业务口堆叠和堆叠子卡_通过堆叠最酷的库来构建和部署简单的ml工具

业务口堆叠和堆叠子卡

The online courses are very well built to learn the concepts of Data Science and Machine Learning. But in the end, one always wonders if the role of a Data Analyst or Data Scientist is just to answer problems by coding things on his side 🤷‍♂️.

在线课程非常适合学习数据科学机器学习的概念。 但是最后,人们总是想知道数据分析师或数据科学家的作用仅仅是通过在他的一边编码事物来回答问题。

Let’s imagine the following discussion:

让我们想象以下讨论:

Ben: Hey, with the marketing team we’d like to know when is the best time to invest in advertising on product A next month. Is it possible to predict future Google search trends?

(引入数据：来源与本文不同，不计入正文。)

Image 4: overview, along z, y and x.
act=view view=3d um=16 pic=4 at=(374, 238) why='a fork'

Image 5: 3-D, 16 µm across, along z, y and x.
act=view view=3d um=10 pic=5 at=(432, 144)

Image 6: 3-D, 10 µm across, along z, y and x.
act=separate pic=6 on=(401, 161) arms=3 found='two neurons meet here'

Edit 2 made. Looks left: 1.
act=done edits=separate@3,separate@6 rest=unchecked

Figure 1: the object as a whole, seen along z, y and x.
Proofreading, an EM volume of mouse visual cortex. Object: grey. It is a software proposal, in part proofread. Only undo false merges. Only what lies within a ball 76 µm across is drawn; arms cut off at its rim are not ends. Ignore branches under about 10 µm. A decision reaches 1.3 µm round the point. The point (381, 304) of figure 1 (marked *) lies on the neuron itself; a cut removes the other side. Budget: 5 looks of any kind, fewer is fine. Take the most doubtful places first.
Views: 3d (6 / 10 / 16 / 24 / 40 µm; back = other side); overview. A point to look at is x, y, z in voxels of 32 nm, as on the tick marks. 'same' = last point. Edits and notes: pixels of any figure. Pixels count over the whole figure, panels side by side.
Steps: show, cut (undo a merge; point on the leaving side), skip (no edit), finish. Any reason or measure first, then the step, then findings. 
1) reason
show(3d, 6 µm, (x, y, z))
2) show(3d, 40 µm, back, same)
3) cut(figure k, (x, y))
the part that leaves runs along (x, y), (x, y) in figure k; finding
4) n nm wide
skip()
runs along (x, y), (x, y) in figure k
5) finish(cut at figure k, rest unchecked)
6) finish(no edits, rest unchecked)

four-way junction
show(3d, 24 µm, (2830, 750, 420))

Ben嘿,我们希望与营销团队一起了解下个月何时是在产品A上投放广告的最佳时机。 是否可以预测未来的Google搜索趋势?

You: Hmmm yeah I think I can look on Google Trends to see how trends evolve over time. And we should be able to apply some forecasting methods to get an idea of the searches next month.

嗯,是的,我想我可以看看Google趋势,看看趋势如何随着时间演变。 而且,我们应该能够运用一些预测方法来了解下个月的搜索情况。

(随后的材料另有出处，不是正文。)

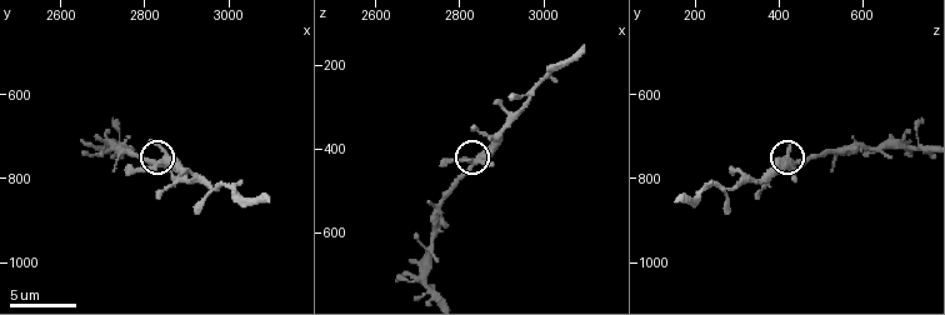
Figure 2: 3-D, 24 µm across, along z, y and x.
closer look
show(3d, 6 µm, (2840, 765, 435))

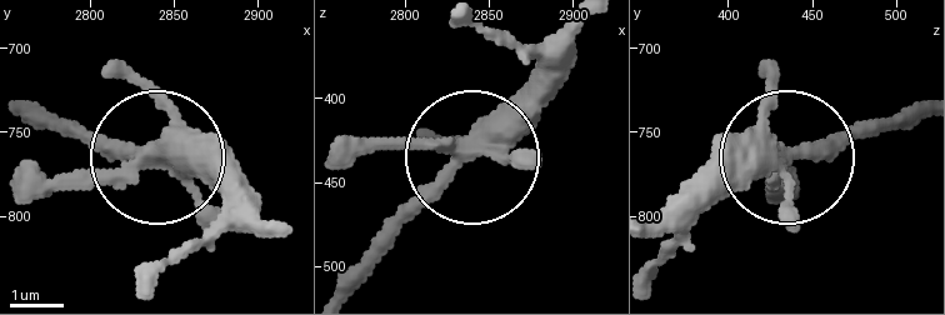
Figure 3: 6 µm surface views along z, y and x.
skip()
runs along (920, 105), (695, 181) in figure 3; continuous, no second neuron

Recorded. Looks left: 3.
four arms meet
show(3d, 16 µm, (2730, 730, 615))

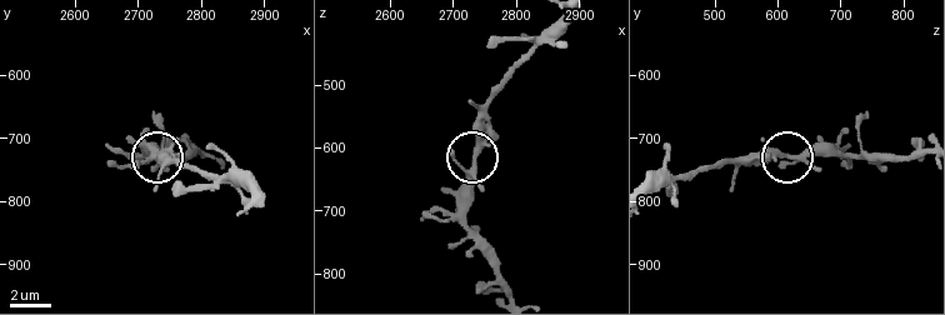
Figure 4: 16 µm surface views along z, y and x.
show(3d, 6 µm, (2730, 725, 615))

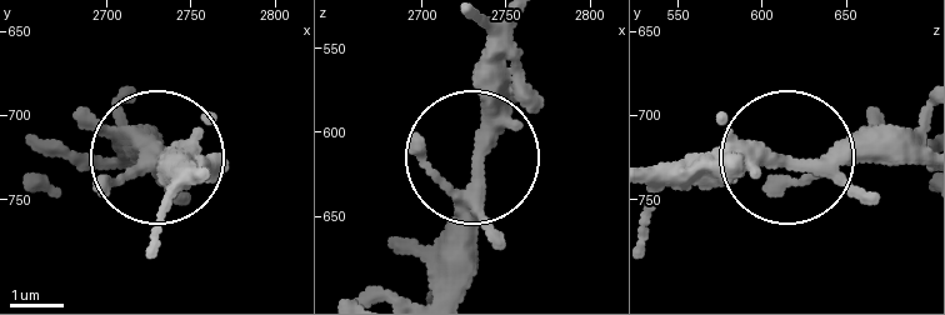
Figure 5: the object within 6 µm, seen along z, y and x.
280 nm wide
skip()
continuous, no second neuron

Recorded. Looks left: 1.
finish(no edits, rest unchecked)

Ben: That would be perfect!

那太完美了!

You: Okay, I’m going to export the Google Trends data from some keywords. Then I’m going to code a small model and send you the graph of the predictions.

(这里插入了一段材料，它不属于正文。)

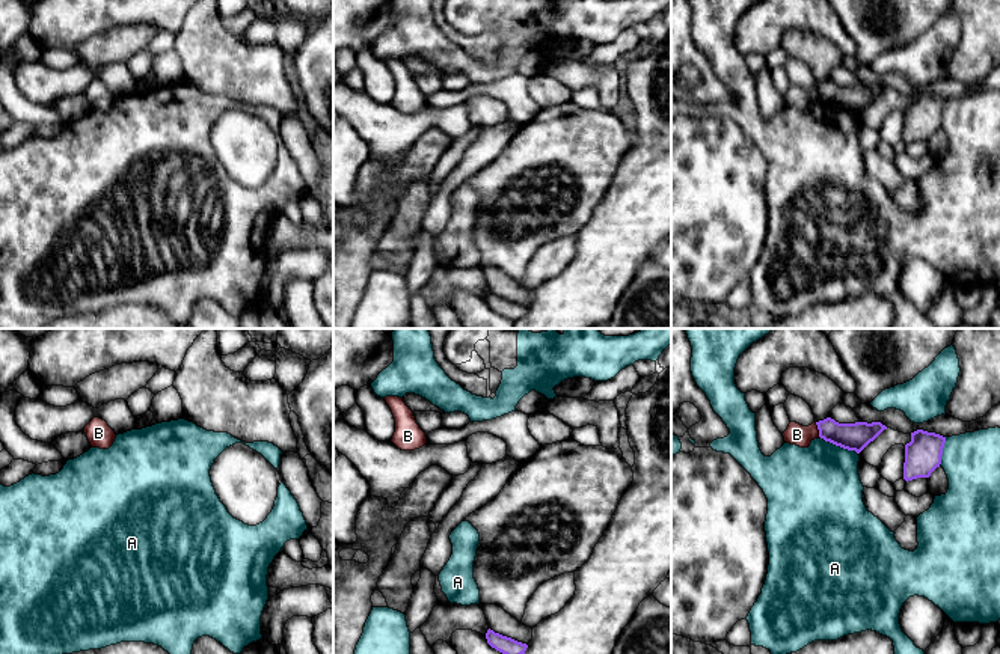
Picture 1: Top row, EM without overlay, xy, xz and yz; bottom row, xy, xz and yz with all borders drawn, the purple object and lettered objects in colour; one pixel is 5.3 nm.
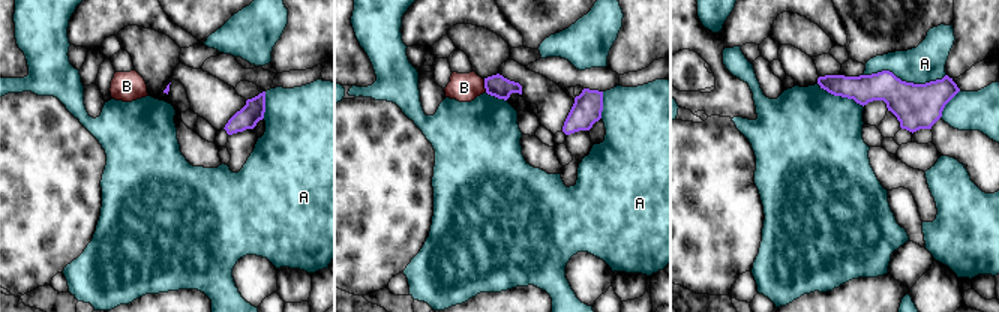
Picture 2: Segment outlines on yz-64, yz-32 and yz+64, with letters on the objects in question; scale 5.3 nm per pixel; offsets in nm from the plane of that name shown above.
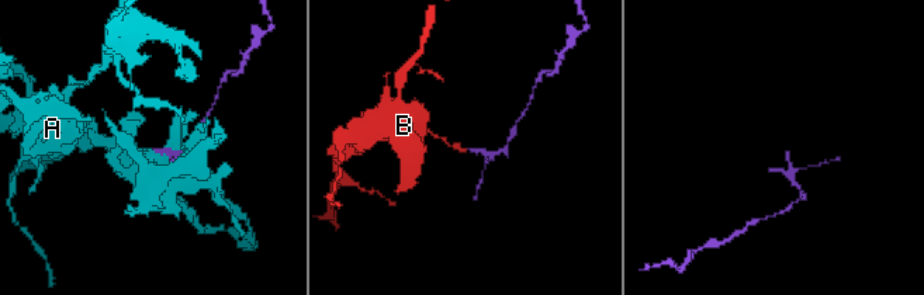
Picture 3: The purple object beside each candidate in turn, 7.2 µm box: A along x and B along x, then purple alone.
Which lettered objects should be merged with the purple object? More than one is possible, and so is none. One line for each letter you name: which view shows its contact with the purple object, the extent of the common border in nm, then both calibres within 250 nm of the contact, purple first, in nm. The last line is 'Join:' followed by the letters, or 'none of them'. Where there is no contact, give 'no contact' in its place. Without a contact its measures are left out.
Join: none of them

好的,我将从一些关键字导出Google趋势数据。 然后,我将编写一个小模型,并向您发送预测图。

Ben (the next day): Thanks for the report, we changed our mind a bit, can you do the same for the B product?

Ben (第二天):感谢您的报告,我们改变了主意,您是否可以对B产品做同样的事情?

You: Yeah, sure.

是的,当然。

Ben (2 hours later): And finally, we would like to see the forecasts for the whole quarter to know if it is not more judicious to wait a little bit.

Ben (2小时后):最后,我们想查看整个季度的预测,以了解稍等一下是否更明智。

You: Mmmh yes…

嗯...

Ben (2 hours later): And is it possible to compare C and D over the next 6 months?

Ben (2小时后):是否可以在接下来的6个月中比较C和D?

You: 😓

:😓

You know what I mean…

你知道我的意思…

Allowing other people to use, interact and modify a model without getting into the code makes things much more interesting for everyone.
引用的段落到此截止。